Wabah Itu Bernama GERM*

*Global Educational Reform Movement

(Stockholm, Juli 2019)

Era 90an itu katanya daerah Nordik sini mengalami krisis ekonomi. Konsekuensinya, dalam rangka memulihkan diri, keran privatisasi mulai dibuka. Layanan kesehatan, layanan pos, jalur kereta api, dsb melibatkan pengelolaan oleh pihak swasta. Terjadi di Swedia, tak terkecuali Finlandia.

Di Swedia, termasuk sektor pendidikan. Yang walau dibiayai pajak negara, swasta boleh mengambil profit dari usahanya. Pilihan sekolah jadi beragam, tidak hanya sekolah negeri. Orang tua juga jadi lebih bebas memilih mau menyekolahkan di mana, tidak terbatas harus di zona tempat tinggalnya.

Tetapi tidak di Finlandia. Karena terbentur konstitusi, pendidikan jadi urusan yang benar-benar ‘dikekepi’. Terutama oleh asosiasi guru. Yang terkenal sangat vokal dalam level kebijakan. Walau tak henti tekanan dari sektor bisnis, agar Finlandia mengikuti langkah negeri tetangga.

Awal tahun 2000an dunia dibuat kaget ketika muncul hasil tes PISA. Swedia yang dikenal sebagai negara paling ‘sarjana’ di salah satu belahan dunia termaju, yang sebelumnya selalu menunjukkan prestasi dalam aneka pengukuran internasional, jeblok nilainya.

Sedangkan Finlandia, yang sering dianggap negara udik di area Nordik, mendadak muncul sebagai juara. Hasil itu membuat tidak percaya bahkan orang Finlandia sendiri. Semua pihak yang meragukan efektivitas kebijakan di sektor pendidikan pun jadi terdiam. Mulai berpikir bahwa jangan-jangan ada yang ‘benar’ dengan kebijakan mereka selama ini.

Sedari itu mereka mulai PD untuk istiqomah aja. Mempertahankan strategi investasi publik dalam sektor pendidikan. Tetap dikelola negara, (hampir) tidak ada sekolah swasta, ekspektasi orang tua dalam kebebasan memilih sekolah pun dikelola.

Sementara di Swedia, eksperimen untuk menerapkan pendekatan pasar dalam sektor pendidikan jadi bola salju yang makin bergulir bebas.

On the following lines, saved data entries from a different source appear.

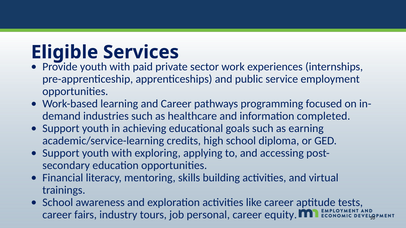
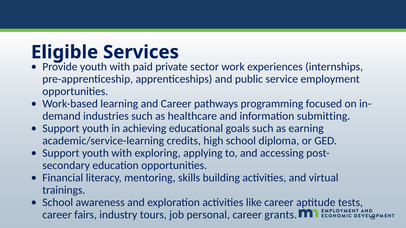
completed: completed -> submitting
equity: equity -> grants
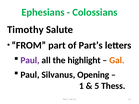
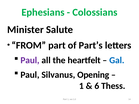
Timothy: Timothy -> Minister
highlight: highlight -> heartfelt
Gal colour: orange -> blue
5: 5 -> 6
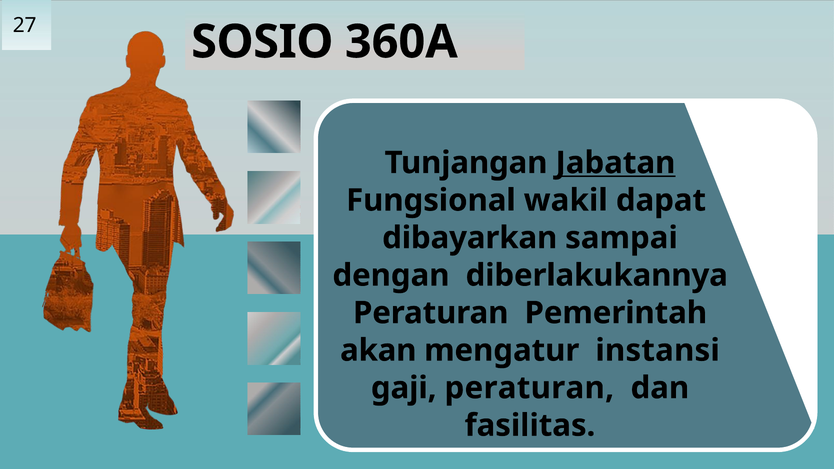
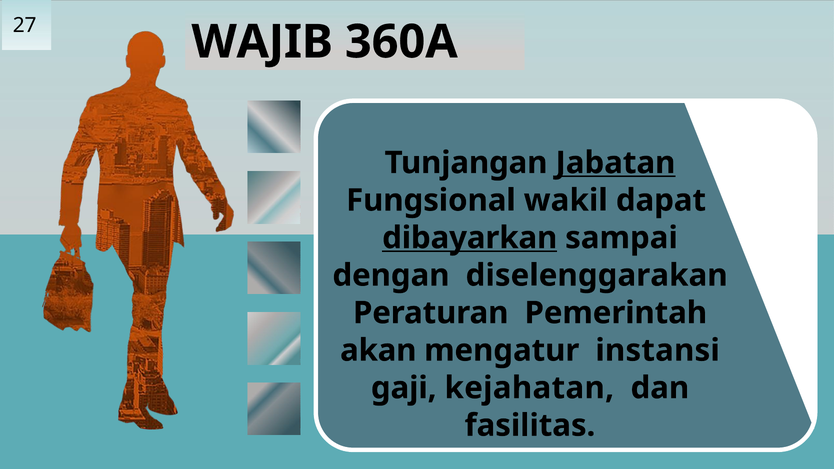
SOSIO: SOSIO -> WAJIB
dibayarkan underline: none -> present
diberlakukannya: diberlakukannya -> diselenggarakan
gaji peraturan: peraturan -> kejahatan
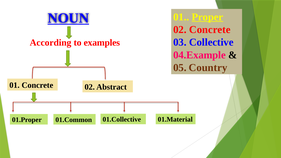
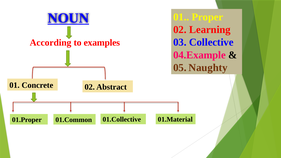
Proper underline: present -> none
02 Concrete: Concrete -> Learning
Country: Country -> Naughty
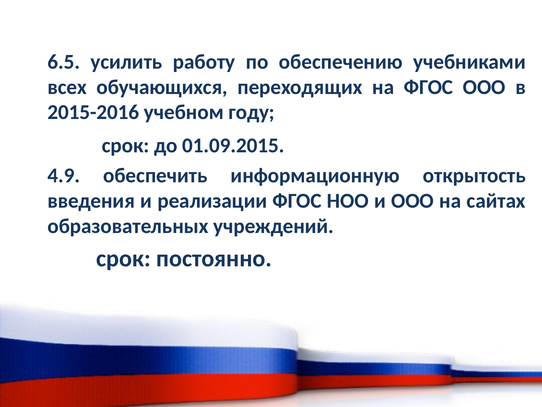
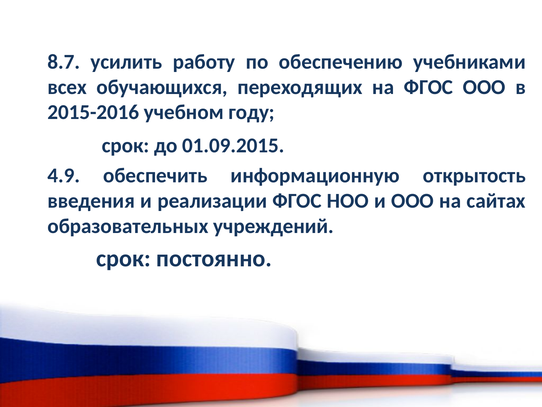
6.5: 6.5 -> 8.7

Mungkin tidak banyak yang menyangka, bahwa di negara yang jadi model sosial demokrasi negara kesejahteraan itu, ternyata sektor pendidikannya mengalami privatisasi dengan kecepatan drastis (yang sering dibandingkan dengan apa yang pernah terjadi di Chile.)

Sulit memungkiri, menyatakan bahwa ini hanya kebetulan, ketika tren privatisasi itu diikuti tren skor PISA yang mengalami penurunan. Baru akhir-akhir ini tahun 2015 terlihat ada sedikit kenaikan. Itu pun dicurigai karena penggunaan tes berbasis komputer. Anak Swedia memang terkenal sangat akrab teknologi.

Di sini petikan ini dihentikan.